技術創新理論

技術創新理論

技術創新理論(Technical Innovation Theory)的首次由熊彼特(Joseph A·Schumpeter)的《經濟發展理論》系統地提出。”創新”就是“一種新的生產函數的建立(the setting up of a new product in function),即實現生產要素和生產條件的一種從未有過的新結合。並將其引入生產體系。創新一般包含5個方面的內容,製造新的產品:製造出尚未為消費者所知曉的新產品,採用新的生產方法:採用在該產業部門實際上尚未知曉的生產方法,開闢新的市場開闢國家和那些特定的產業部門尚未進入過的市場:獲得新的供應商獲得原材料或半成品的新的供應來源,形成新的組織形式創造或者打破原有壟斷的新組織形式。

創新並不僅僅是某項單純的技術或工藝發明.而是一種不停運轉的機制.只有引入生產實際中的發現與發明.並對原有生產體系產生震蕩效應。才是創新。

發展


後來熊彼特的創新理論被他的追隨者發展成為當代西方眾多經濟學理論的兩個分支一是新古典經濟學家為將技術進步納入到新古典經濟學的理論框架.主要成果就是新古典經濟增長理論和內生經濟增長理論。二是側重研究技術創新的擴散和技術創新的“軌道”“範式”等理論問題。從熊彼特提出創新理論至今已有將近100年的時間.這期間有眾多學者對技術創新問題進行了大量研究,形成了許多有特色的理論。但是由於這些研究的出發點和前提存在著不同程度的差異.再加上技術創新是一個設計面廣。影響很大十分複雜的過程.所以至今各專家學者以及研究機構對“技術創新概念的定義莫衷一是。
1、新古典經濟增長理論和內生經濟增長理論
(1)新古典經濟增長模型
1976年的諾貝爾經濟學獎獲得者羅伯特·索羅(Robert Solow)於1956年提出了新古典經濟增長模型:該經濟使用兩類投入(資本和勞動)生產一種均質產品.首先假定技術保持不變.集中考察資本在經濟增長中所起的作用(資本累計模型)。
(2)內生經濟增長理論
1986年羅默(Paul·Romer)在《收益增長和長期增長》中,提出了一個與收益遞減的傳統模型不同的收益遞增的增長模型。他把技術進步視為經濟的內生變數和知識積累的結果認為知識積累才是經濟增長的原動力。
在羅默的模型里.知識被分解為一般知識和專業知識。一般知識產生經濟外部性.使所有企業都能獲得規模收益.專業知識則產生經濟內部效應.給個別企業帶來壟斷利潤.從而為這些企業提供了研究與開發的基金和內在的動力。因此,知識作為一種內生的獨立因素不僅可以使知識本身產生遞增收益,而且使資本、勞動等其他投入要素的收益遞增。這就為經濟的長期增長提供了條件。技術與眾不同的一個特點在於它是公共品,產出這種技術發明的費用昂貴,但複製它很廉價。

• [資料]:
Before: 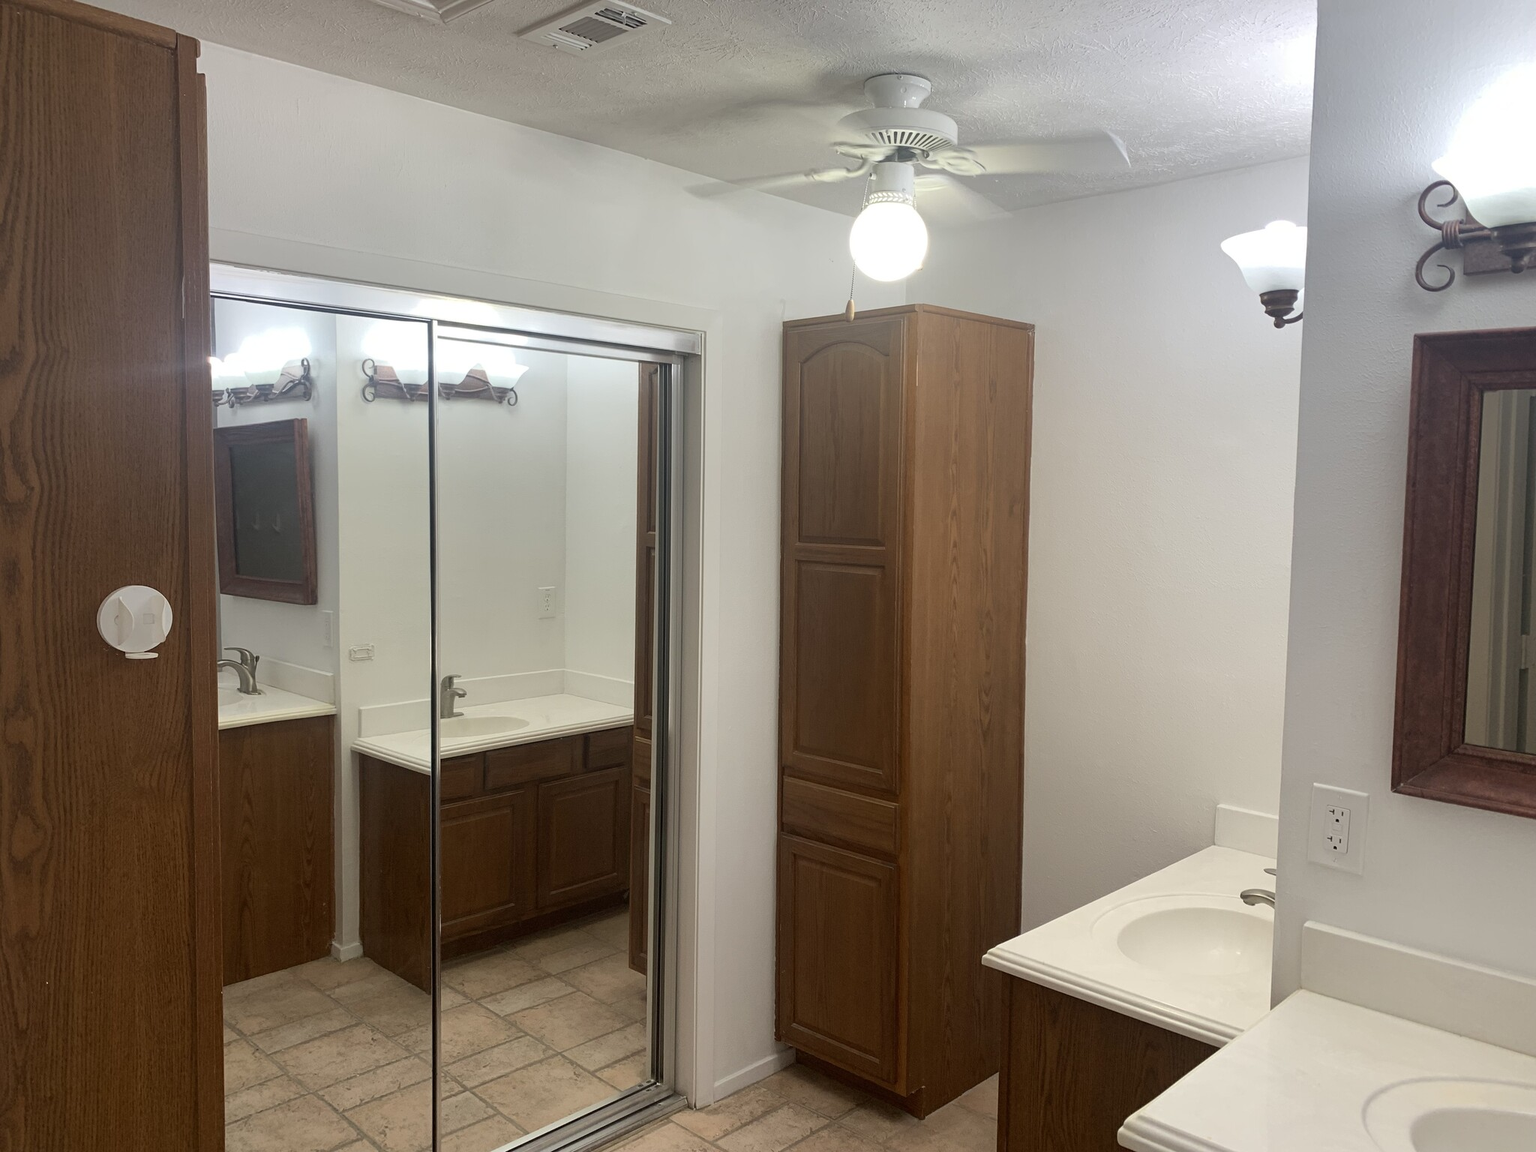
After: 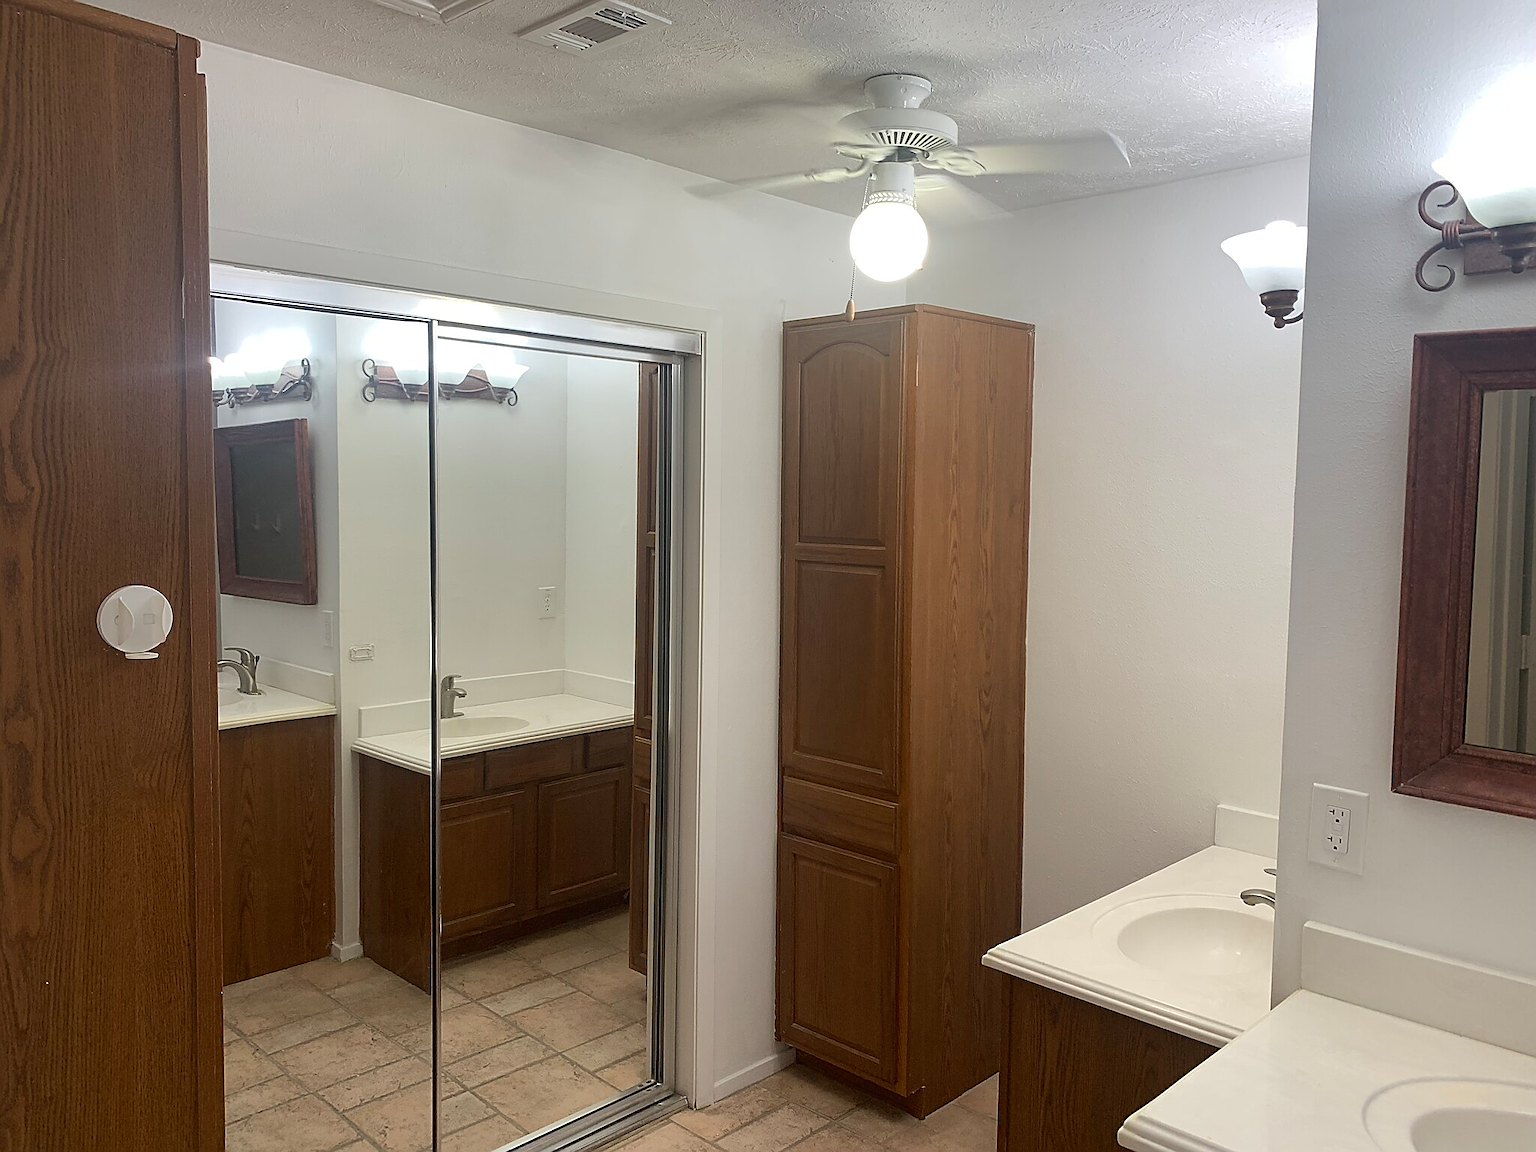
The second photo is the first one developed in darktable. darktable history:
sharpen: radius 1.371, amount 1.253, threshold 0.813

• [待辦任務]: 請把技術創新理論這段文字中以“後來熊彼特的創新理論被他的追”開頭、以“識積累才是經濟增長的原動力。”結尾的部分重寫一遍，並將其中的“均質產品”換成“同質產品”。

• [完整答案]:
後來熊彼特的創新理論被他的追隨者發展成為當代西方眾多經濟學理論的兩個分支一是新古典經濟學家為將技術進步納入到新古典經濟學的理論框架.主要成果就是新古典經濟增長理論和內生經濟增長理論。二是側重研究技術創新的擴散和技術創新的“軌道”“範式”等理論問題。從熊彼特提出創新理論至今已有將近100年的時間.這期間有眾多學者對技術創新問題進行了大量研究,形成了許多有特色的理論。但是由於這些研究的出發點和前提存在著不同程度的差異.再加上技術創新是一個設計面廣。影響很大十分複雜的過程.所以至今各專家學者以及研究機構對“技術創新概念的定義莫衷一是。
1、新古典經濟增長理論和內生經濟增長理論
(1)新古典經濟增長模型
1976年的諾貝爾經濟學獎獲得者羅伯特·索羅(Robert Solow)於1956年提出了新古典經濟增長模型:該經濟使用兩類投入(資本和勞動)生產一種同質產品.首先假定技術保持不變.集中考察資本在經濟增長中所起的作用(資本累計模型)。
(2)內生經濟增長理論
1986年羅默(Paul·Romer)在《收益增長和長期增長》中,提出了一個與收益遞減的傳統模型不同的收益遞增的增長模型。他把技術進步視為經濟的內生變數和知識積累的結果認為知識積累才是經濟增長的原動力。